Text section:
In search of the best trivia board games to tax your brain? We don’t blame you! Trivia offers a whole lot of fun, from showing off the obscure information stored in your head to laughing at each other’s outlandish guesses. It always feels good to test your knowledge, and it probably doesn’t need saying, but well-made quiz games have an unnatural ability to spark competitiveness like nothing else in the world.
We’ve all played Trivial Pursuit, but are you familiar with the scores of other quiz games and trivia board games that are out there? Tabletop designers have found a ton of ways to put a fresh spin on the formula – from interesting themes to extra mechanics that add a layer of strategy to the gameplay. There are even quiz games designed to level the playing field, so those who normally struggle with the genre have a fighting chance.
In recent years, so many people have rediscovered their enjoyment of quizzes while looking for online lockdown activities. If you were among them, now’s the time to put your upgraded trivia skills to the test.
Keep reading to discover ten of the best trivia board games money can buy. Get ready to flex that grey matter! First up though, let’s see what we’re dealing with.
These are the best trivia board games:
- Wits & Wagers
- Death by Trivia
- Shot in the Dark
- The Game of Wolf
- I Should Have Known That
- Smart Ass
- Trivial Pursuit: Master Edition
Wits & Wagers
A party game of two halves – in Wits & Wagers you’re not entirely dependent on your ‘wits’. In fact, you can still succeed without any general knowledge at all, provided you make the right ‘wagers’.
The questions here are outlandish enough that everyone is likely to be relying on educated guesses much of the time – especially since all answers are numerical, so the closest wins. The interesting part is that, before a correct answer is revealed, players get to see each other’s answers. They then have a chance to bet, using poker-style chips, on who they think has won. Sure, you get some chips for a correct answer – but there are greater rewards up for grabs for savvy gamblers.
In Wits & Wagers, you don’t have to be the most knowledgeable in the room, you just have to know who is – judge your friends’ areas of interest, or make blind guesstimations and hope fate smiles on you. All this makes Wits & Wagers a kinder trivia game for the uninitiated, and it also avoids the elimination drawback of many gambling games; players get to keep two chips regardless of how their betting goes.

(Chart interpretation exercises)
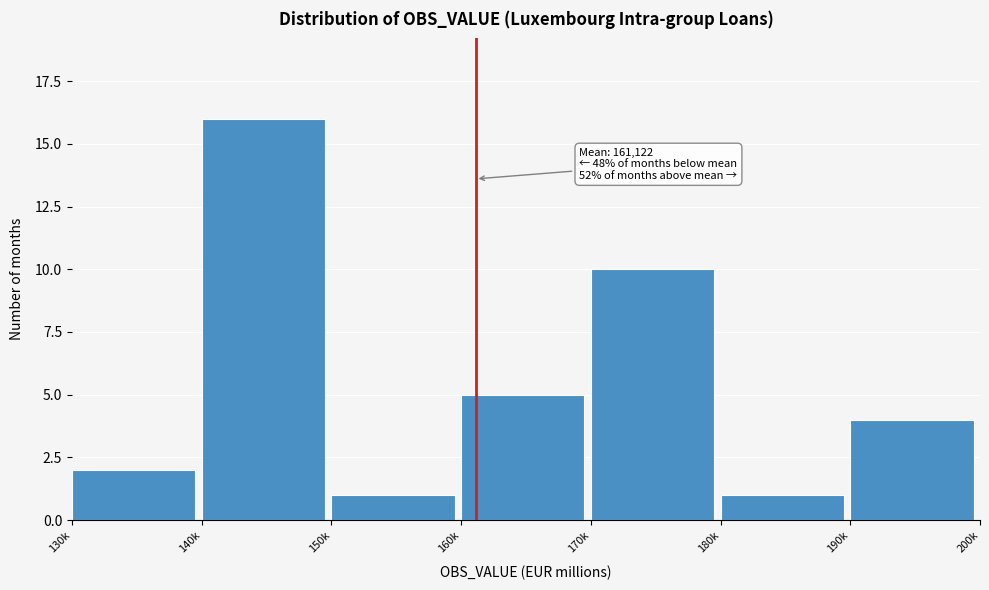

Reading left to right, what are all the values shown in this chart?

2	16	1	5	10	1	4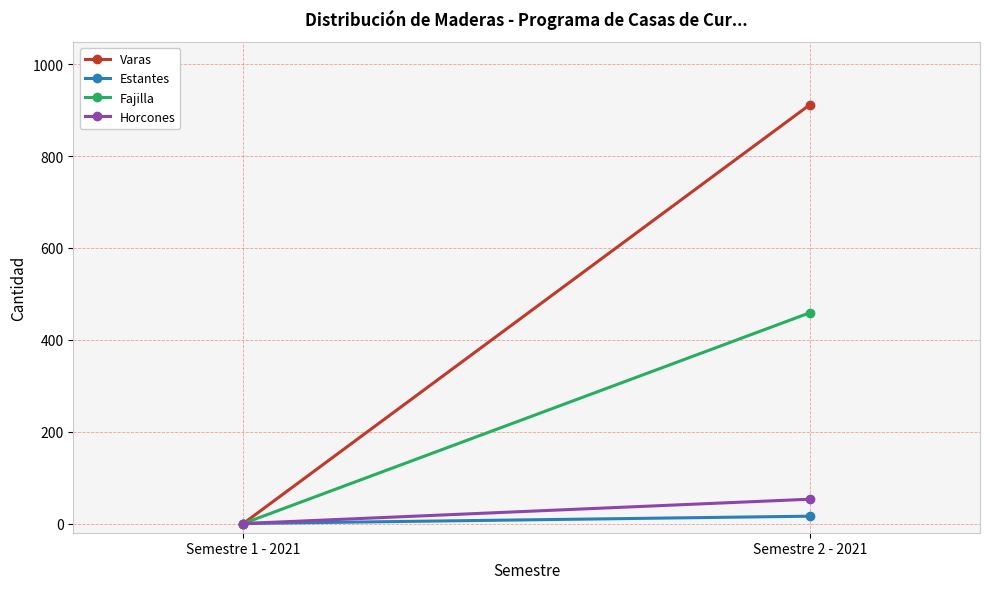

How many lines are shown in the chart?

4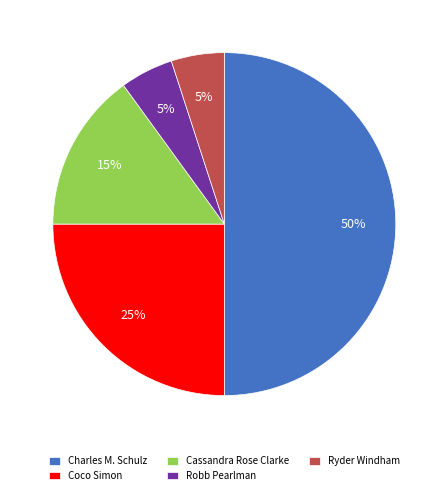

Which category has the biggest portion of the pie?

Charles M. Schulz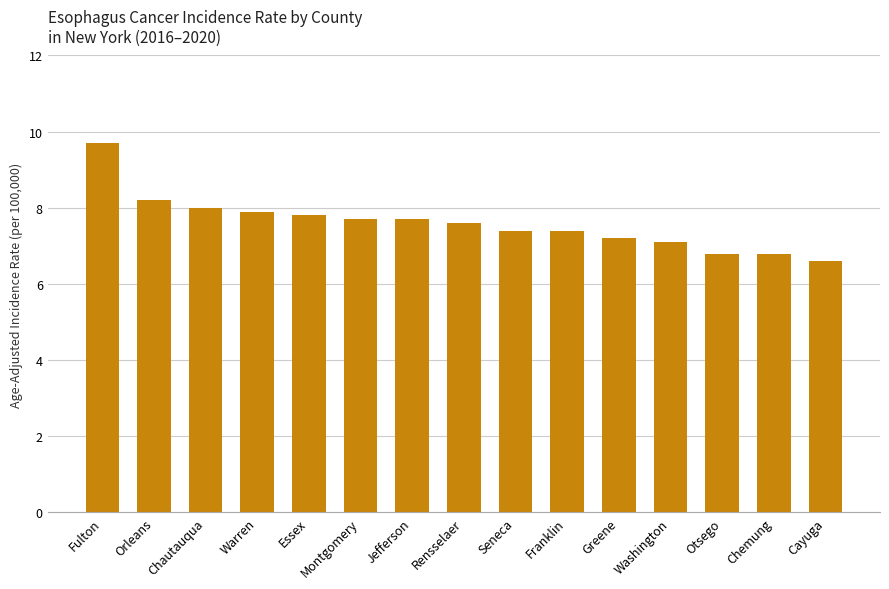

How many series are shown in this chart?

1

Instruction 1:
Answer these questions from the trivia board games text:
(a) Which quiz game does the text say we've all played?
(b) In Wits & Wagers, what form do all the answers take?
(c) How many chips do Wits & Wagers players keep regardless of how their betting goes?
Instruction 2: In the trivia board games text, how would you turn the paragraph beginning "The questions here are outlandish enough" into a short list that keeps its main facts?
Instruction 3: Reproduce the part of the trivia board games text from "The questions here" up to and including "for savvy gamblers.".
The listing is material in its own right and has no connection to the trivia board games text.

Expected answer 1:
(a) Trivial Pursuit
(b) They are numerical.
(c) Two

Expected answer 2:
- The questions are outlandish, so players often rely on educated guesses.
- All answers are numerical, and the closest answer wins.
- Players see each other's answers before the correct one is revealed.
- They then bet with poker-style chips on who they think has won.
- A correct answer earns some chips, but savvy gamblers can win greater rewards.

Expected answer 3:
The questions here are outlandish enough that everyone is likely to be relying on educated guesses much of the time – especially since all answers are numerical, so the closest wins. The interesting part is that, before a correct answer is revealed, players get to see each other’s answers. They then have a chance to bet, using poker-style chips, on who they think has won. Sure, you get some chips for a correct answer – but there are greater rewards up for grabs for savvy gamblers.